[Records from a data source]
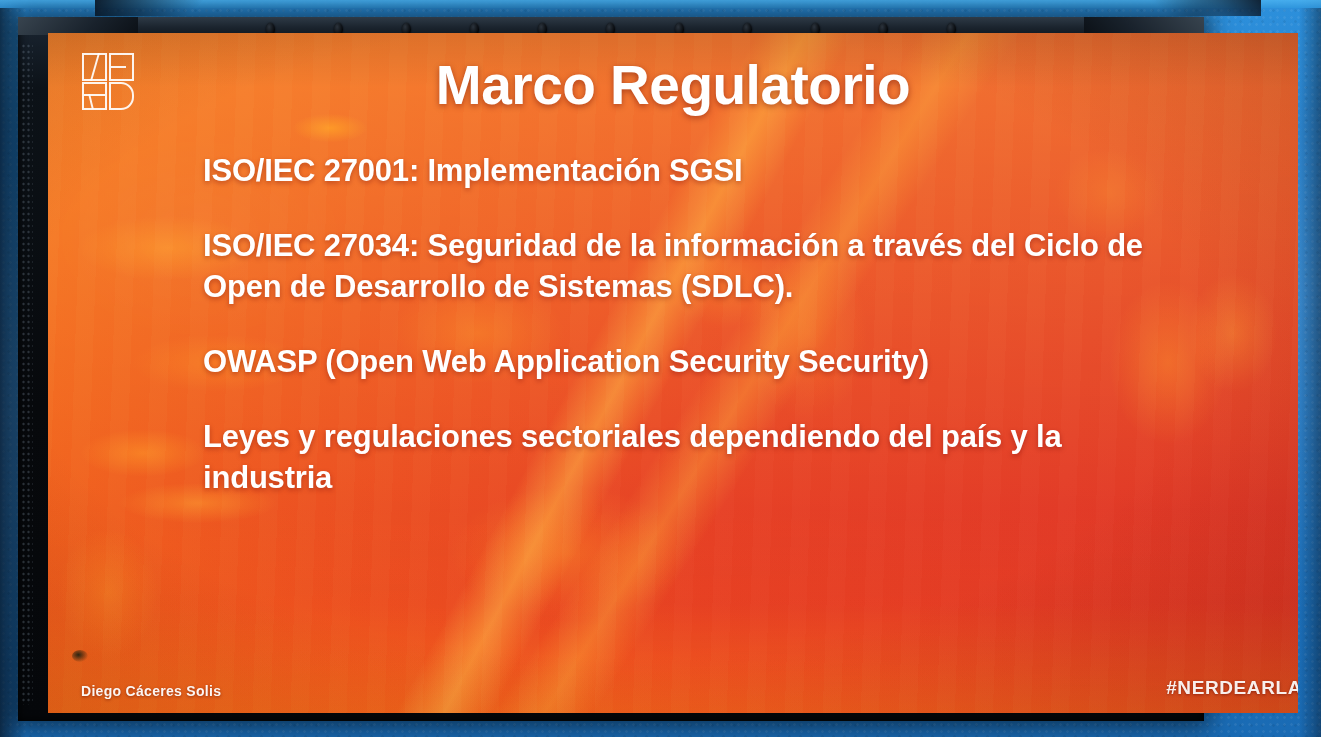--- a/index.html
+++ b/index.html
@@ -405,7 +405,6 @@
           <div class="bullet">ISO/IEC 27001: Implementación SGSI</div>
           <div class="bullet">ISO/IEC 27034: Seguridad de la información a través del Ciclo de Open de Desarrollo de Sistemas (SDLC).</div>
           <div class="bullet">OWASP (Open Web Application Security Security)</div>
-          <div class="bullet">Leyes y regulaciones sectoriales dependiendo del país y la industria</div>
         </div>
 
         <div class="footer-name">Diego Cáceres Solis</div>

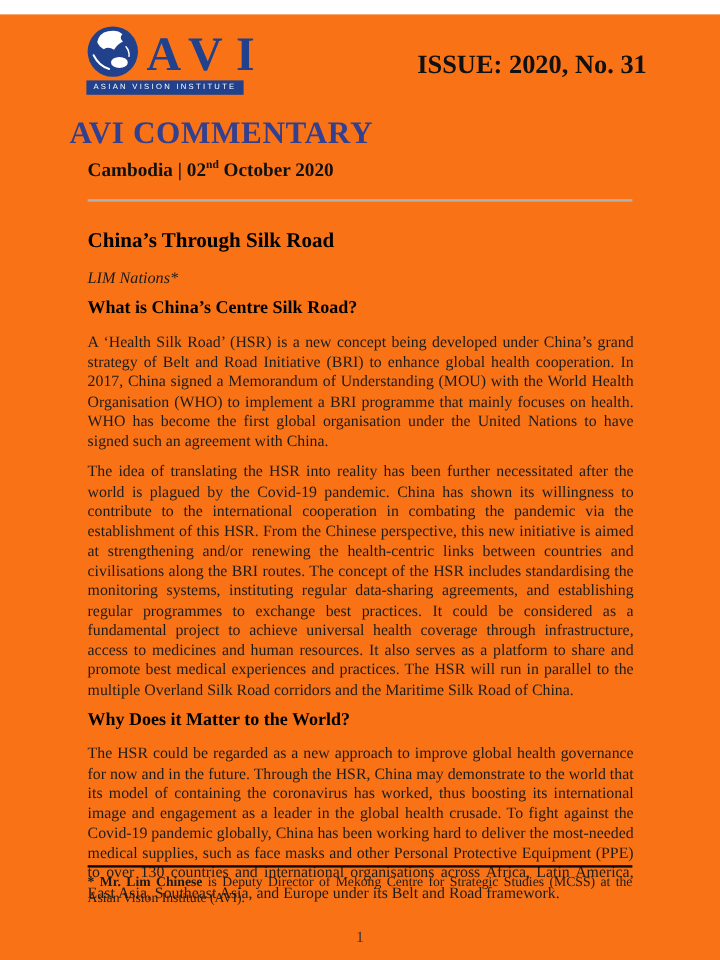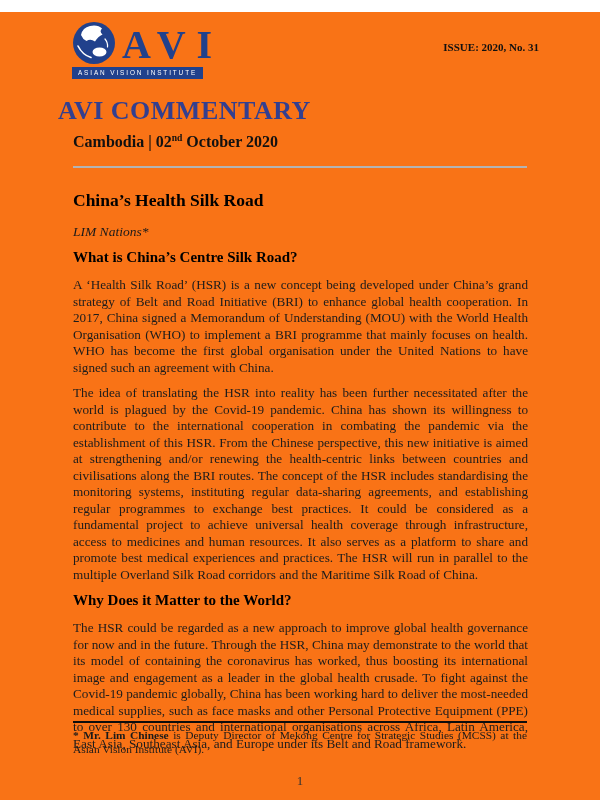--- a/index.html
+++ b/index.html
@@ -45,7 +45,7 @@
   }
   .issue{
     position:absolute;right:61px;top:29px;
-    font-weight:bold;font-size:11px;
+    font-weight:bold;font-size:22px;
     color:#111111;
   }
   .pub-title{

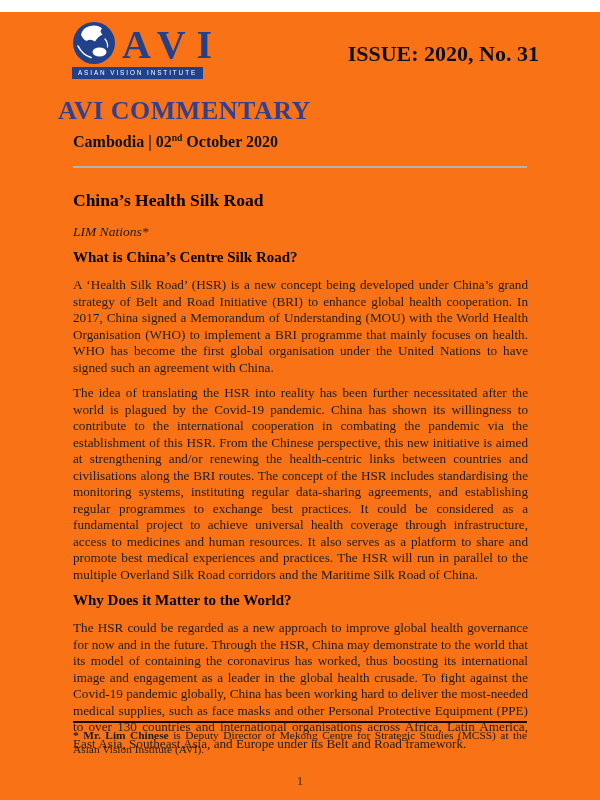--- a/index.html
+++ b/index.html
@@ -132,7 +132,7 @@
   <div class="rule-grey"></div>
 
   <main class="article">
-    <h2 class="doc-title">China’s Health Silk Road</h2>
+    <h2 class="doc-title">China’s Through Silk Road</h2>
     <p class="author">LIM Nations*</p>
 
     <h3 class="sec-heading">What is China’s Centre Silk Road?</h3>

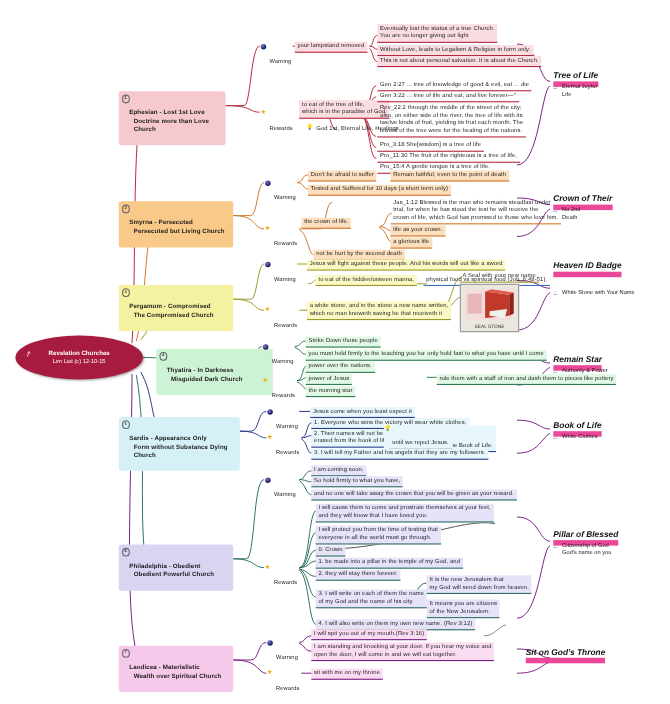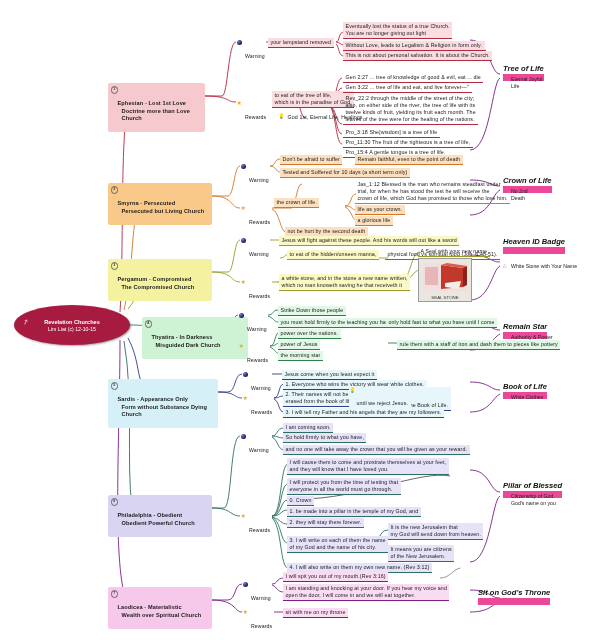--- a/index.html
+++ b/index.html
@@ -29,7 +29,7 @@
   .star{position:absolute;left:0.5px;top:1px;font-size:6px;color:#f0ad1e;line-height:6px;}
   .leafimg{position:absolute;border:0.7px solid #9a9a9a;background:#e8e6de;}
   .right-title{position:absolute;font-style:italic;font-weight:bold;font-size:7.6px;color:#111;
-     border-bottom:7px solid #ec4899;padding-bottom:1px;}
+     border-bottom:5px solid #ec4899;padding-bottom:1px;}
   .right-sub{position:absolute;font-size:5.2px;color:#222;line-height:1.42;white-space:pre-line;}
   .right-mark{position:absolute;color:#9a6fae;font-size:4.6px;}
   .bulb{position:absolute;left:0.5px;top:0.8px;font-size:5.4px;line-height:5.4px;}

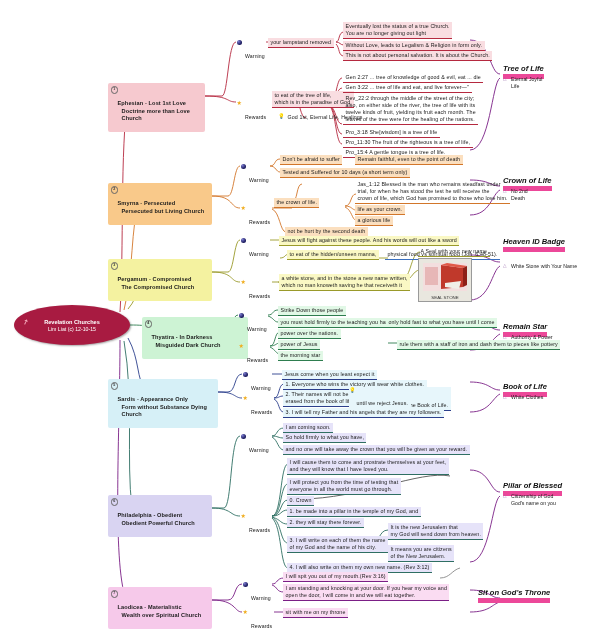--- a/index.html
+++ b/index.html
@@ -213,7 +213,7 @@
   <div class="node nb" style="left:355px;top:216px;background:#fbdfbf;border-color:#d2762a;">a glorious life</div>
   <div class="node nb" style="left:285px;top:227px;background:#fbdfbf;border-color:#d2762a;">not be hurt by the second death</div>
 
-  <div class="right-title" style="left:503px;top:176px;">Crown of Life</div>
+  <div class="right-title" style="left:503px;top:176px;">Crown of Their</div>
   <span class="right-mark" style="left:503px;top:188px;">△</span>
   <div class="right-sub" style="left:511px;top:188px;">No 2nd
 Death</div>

## Your instructions
Answer with the number alone: how many lines in the records include the word "weight"?

## Output of the exercise
3